Limitations of the Art (Precision System Clock Architecture) (Computer Network Time Synchronization)

In this topic, we turn to the most ambitious means available to minimize errors in the face of hardware and software not designed for extraordinary timekeeping. First, we examine the hardware and software components for a precision system clock and evolve an effective design for future systems. Next, we survey timestamping techniques using hardware, driver, and software methods to minimize errors due to media, device, and operating system latencies. Finally, we explore the Institute of Electrical and Electronics Engineers (IEEE) 1588 Precision Time Protocol (PTP), how it is used in a high-speed LAN, and how it and NTP can interoperate. The Parting Shots section proposes a hardware-assisted design that provides performance equivalent to PTP with only minimal modifications to the Unix operating system kernel.

Computer timekeepers live in a world of commodity clock oscillators vulnerable to temperature surges and operating systems vulnerable to scheduling and queuing latencies. Once upon a time, it took 42 jus to read the system clock on a Sun SPARC IPC and up to 22 ms jitter on the Streams driver stack. Now, the nominal latency to read the system clock on a modern computer is only half a microsecond. With proper choice of operating system parameters and scheduling priority, the latency variations can be reduced to this order.

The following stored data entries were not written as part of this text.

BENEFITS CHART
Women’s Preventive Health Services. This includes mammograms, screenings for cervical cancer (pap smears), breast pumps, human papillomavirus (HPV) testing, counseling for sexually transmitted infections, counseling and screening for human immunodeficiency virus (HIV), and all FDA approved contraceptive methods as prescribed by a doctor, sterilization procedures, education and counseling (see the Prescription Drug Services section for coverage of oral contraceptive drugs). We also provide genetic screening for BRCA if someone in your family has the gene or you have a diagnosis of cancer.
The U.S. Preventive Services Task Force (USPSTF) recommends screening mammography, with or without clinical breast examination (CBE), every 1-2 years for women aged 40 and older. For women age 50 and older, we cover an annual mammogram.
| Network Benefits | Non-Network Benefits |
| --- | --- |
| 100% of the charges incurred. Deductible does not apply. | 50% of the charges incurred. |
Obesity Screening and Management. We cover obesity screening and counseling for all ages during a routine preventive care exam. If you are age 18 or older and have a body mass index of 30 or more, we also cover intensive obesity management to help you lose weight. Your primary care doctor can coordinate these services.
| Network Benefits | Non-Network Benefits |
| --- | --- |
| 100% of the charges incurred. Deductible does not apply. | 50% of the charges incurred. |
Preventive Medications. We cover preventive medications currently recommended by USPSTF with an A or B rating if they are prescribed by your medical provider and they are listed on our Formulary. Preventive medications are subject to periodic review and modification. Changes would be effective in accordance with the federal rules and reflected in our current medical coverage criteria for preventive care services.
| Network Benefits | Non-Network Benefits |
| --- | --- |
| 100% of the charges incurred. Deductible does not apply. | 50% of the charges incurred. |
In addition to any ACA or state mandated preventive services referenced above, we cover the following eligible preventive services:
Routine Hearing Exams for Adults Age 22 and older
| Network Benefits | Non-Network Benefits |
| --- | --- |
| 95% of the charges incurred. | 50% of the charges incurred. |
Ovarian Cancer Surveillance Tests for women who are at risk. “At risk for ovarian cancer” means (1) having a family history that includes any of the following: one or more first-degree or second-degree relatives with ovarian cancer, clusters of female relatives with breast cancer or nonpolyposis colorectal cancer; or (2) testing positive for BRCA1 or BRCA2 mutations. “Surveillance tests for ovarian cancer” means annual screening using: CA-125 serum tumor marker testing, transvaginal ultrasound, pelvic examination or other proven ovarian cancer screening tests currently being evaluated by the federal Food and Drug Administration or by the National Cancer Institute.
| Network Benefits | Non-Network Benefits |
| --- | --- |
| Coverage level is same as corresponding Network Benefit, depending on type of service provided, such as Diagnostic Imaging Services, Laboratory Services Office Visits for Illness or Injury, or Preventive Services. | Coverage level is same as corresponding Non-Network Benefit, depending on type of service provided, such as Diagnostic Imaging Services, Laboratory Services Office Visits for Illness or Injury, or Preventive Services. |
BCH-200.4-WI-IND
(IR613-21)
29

Recall the typical Allan deviation characteristic exhibited in Figure 12.2. Note that the apex of the V-shaped characteristic, the Allan intersection, moves to the left as the phase noise is reduced, given the same frequency noise characteristic. In the MICRO characteristic the apex is about 250 s, representing the ideal averaging time. Improvements since that figure was determined suggest that the phase noise can be reduced by an order of magnitude using the system clock design suggested in Section 15.2. To the extent that the phase noise can be reduced, the time constant can be reduced as well, which reduces the effects of frequency noise. As demonstrated in this topic, this is advisable only with hardware- or driver-assisted timestamps.


A useful benchmark for the current art is an experiment using a PPS signal from a cesium oscillator or GPS receiver hooked up to the kernel PPS discipline. With the poll interval strapped to 8 s, the time constant is about 256 s, which puts a reasonably tight reign on oscillator wander. The results of this experiment with several machines, both old and new, show typical offset and jitter of a few microseconds contributed by the hardware and operating system driver. However, incidental jitter is reduced by three orders of magnitude by the discipline algorithm. While not rigorously justified by statistics, the experiment does suggest a performance bound not likely to be exceeded with commodity computer hardware and operating systems.

Even with the kernel discipline, it is necessary to closely examine the hardware and software components of the system clock to sustain the highest performance without expensive dedicated hardware components. We next explore how this can be done using relatively inexpensive components and closely engineered discipline algorithms. While designs such as this might not appear in commodity computers, they might well be adapted to embedded computers used in spacecraft and measurement applications.